## MATERIAL FOR THE TASK

*** Begin section ***

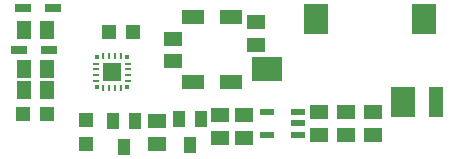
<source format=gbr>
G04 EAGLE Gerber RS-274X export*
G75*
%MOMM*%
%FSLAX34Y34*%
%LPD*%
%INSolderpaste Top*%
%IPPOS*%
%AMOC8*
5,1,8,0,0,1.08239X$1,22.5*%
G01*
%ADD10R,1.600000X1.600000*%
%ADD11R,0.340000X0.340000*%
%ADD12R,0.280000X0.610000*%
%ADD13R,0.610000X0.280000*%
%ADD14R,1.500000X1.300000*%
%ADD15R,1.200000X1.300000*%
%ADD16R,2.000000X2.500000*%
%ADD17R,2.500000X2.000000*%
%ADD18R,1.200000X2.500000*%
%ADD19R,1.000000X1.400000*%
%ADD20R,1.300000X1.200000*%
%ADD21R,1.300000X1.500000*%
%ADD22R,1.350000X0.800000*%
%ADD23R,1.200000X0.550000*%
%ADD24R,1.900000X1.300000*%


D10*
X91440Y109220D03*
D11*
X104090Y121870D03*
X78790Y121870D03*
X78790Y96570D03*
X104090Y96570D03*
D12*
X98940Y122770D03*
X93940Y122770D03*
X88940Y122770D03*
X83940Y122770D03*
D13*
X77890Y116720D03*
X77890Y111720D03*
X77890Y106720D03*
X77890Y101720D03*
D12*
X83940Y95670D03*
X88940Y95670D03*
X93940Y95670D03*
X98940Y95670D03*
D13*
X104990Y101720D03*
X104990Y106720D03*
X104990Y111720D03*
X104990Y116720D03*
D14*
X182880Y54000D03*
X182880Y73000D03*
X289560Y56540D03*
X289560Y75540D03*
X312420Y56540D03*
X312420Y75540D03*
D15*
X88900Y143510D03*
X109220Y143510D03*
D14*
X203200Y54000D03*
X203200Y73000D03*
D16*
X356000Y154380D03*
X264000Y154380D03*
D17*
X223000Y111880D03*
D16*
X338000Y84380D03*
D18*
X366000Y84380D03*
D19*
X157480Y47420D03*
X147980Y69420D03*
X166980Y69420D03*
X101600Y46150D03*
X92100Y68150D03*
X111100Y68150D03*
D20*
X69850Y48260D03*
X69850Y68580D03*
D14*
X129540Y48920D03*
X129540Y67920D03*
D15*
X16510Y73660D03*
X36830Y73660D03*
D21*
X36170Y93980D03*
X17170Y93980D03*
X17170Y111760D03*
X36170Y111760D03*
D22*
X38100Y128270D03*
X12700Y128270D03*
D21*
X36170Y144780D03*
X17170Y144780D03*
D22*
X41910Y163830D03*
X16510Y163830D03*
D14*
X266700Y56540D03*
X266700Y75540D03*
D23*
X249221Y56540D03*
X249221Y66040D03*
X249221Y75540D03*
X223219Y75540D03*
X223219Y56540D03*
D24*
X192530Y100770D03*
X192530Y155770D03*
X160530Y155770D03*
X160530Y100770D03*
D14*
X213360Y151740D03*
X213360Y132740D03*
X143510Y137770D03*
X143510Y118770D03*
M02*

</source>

*** End section ***
*** Begin section ***

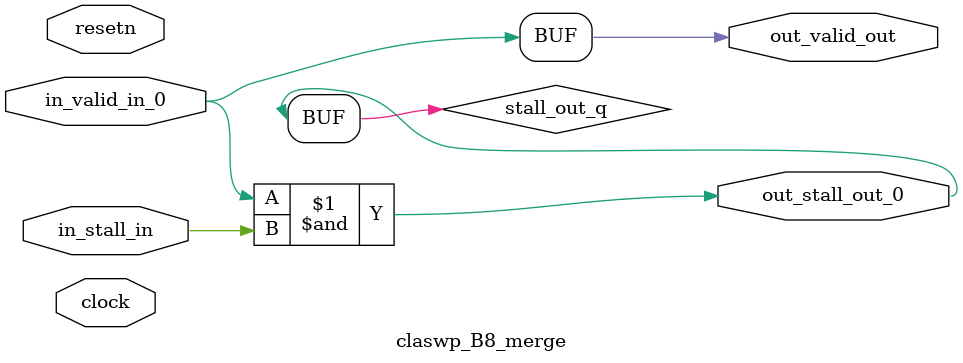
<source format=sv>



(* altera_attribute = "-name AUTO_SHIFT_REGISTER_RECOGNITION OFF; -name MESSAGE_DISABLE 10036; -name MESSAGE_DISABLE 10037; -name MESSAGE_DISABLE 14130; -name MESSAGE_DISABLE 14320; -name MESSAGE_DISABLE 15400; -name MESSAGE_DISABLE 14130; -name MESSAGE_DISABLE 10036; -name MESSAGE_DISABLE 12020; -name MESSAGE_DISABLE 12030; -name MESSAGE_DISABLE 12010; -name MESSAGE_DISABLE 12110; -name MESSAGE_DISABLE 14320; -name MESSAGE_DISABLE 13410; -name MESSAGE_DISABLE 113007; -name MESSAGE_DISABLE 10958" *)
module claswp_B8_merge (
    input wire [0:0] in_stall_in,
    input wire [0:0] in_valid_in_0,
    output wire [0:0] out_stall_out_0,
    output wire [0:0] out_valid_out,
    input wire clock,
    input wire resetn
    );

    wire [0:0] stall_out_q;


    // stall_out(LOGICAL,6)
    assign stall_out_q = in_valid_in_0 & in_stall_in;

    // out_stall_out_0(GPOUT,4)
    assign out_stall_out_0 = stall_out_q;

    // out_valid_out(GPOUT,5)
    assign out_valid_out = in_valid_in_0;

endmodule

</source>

*** End section ***

## TASK INSTRUCTIONS
Whatever else the listing above holds, retype exactly only the lines from the one containing "<source format=gbr>" to the one containing "X223219Y56540D03*", both ends kept.

## OUTPUT BELOW
<source format=gbr>
G04 EAGLE Gerber RS-274X export*
G75*
%MOMM*%
%FSLAX34Y34*%
%LPD*%
%INSolderpaste Top*%
%IPPOS*%
%AMOC8*
5,1,8,0,0,1.08239X$1,22.5*%
G01*
%ADD10R,1.600000X1.600000*%
%ADD11R,0.340000X0.340000*%
%ADD12R,0.280000X0.610000*%
%ADD13R,0.610000X0.280000*%
%ADD14R,1.500000X1.300000*%
%ADD15R,1.200000X1.300000*%
%ADD16R,2.000000X2.500000*%
%ADD17R,2.500000X2.000000*%
%ADD18R,1.200000X2.500000*%
%ADD19R,1.000000X1.400000*%
%ADD20R,1.300000X1.200000*%
%ADD21R,1.300000X1.500000*%
%ADD22R,1.350000X0.800000*%
%ADD23R,1.200000X0.550000*%
%ADD24R,1.900000X1.300000*%


D10*
X91440Y109220D03*
D11*
X104090Y121870D03*
X78790Y121870D03*
X78790Y96570D03*
X104090Y96570D03*
D12*
X98940Y122770D03*
X93940Y122770D03*
X88940Y122770D03*
X83940Y122770D03*
D13*
X77890Y116720D03*
X77890Y111720D03*
X77890Y106720D03*
X77890Y101720D03*
D12*
X83940Y95670D03*
X88940Y95670D03*
X93940Y95670D03*
X98940Y95670D03*
D13*
X104990Y101720D03*
X104990Y106720D03*
X104990Y111720D03*
X104990Y116720D03*
D14*
X182880Y54000D03*
X182880Y73000D03*
X289560Y56540D03*
X289560Y75540D03*
X312420Y56540D03*
X312420Y75540D03*
D15*
X88900Y143510D03*
X109220Y143510D03*
D14*
X203200Y54000D03*
X203200Y73000D03*
D16*
X356000Y154380D03*
X264000Y154380D03*
D17*
X223000Y111880D03*
D16*
X338000Y84380D03*
D18*
X366000Y84380D03*
D19*
X157480Y47420D03*
X147980Y69420D03*
X166980Y69420D03*
X101600Y46150D03*
X92100Y68150D03*
X111100Y68150D03*
D20*
X69850Y48260D03*
X69850Y68580D03*
D14*
X129540Y48920D03*
X129540Y67920D03*
D15*
X16510Y73660D03*
X36830Y73660D03*
D21*
X36170Y93980D03*
X17170Y93980D03*
X17170Y111760D03*
X36170Y111760D03*
D22*
X38100Y128270D03*
X12700Y128270D03*
D21*
X36170Y144780D03*
X17170Y144780D03*
D22*
X41910Y163830D03*
X16510Y163830D03*
D14*
X266700Y56540D03*
X266700Y75540D03*
D23*
X249221Y56540D03*
X249221Y66040D03*
X249221Y75540D03*
X223219Y75540D03*
X223219Y56540D03*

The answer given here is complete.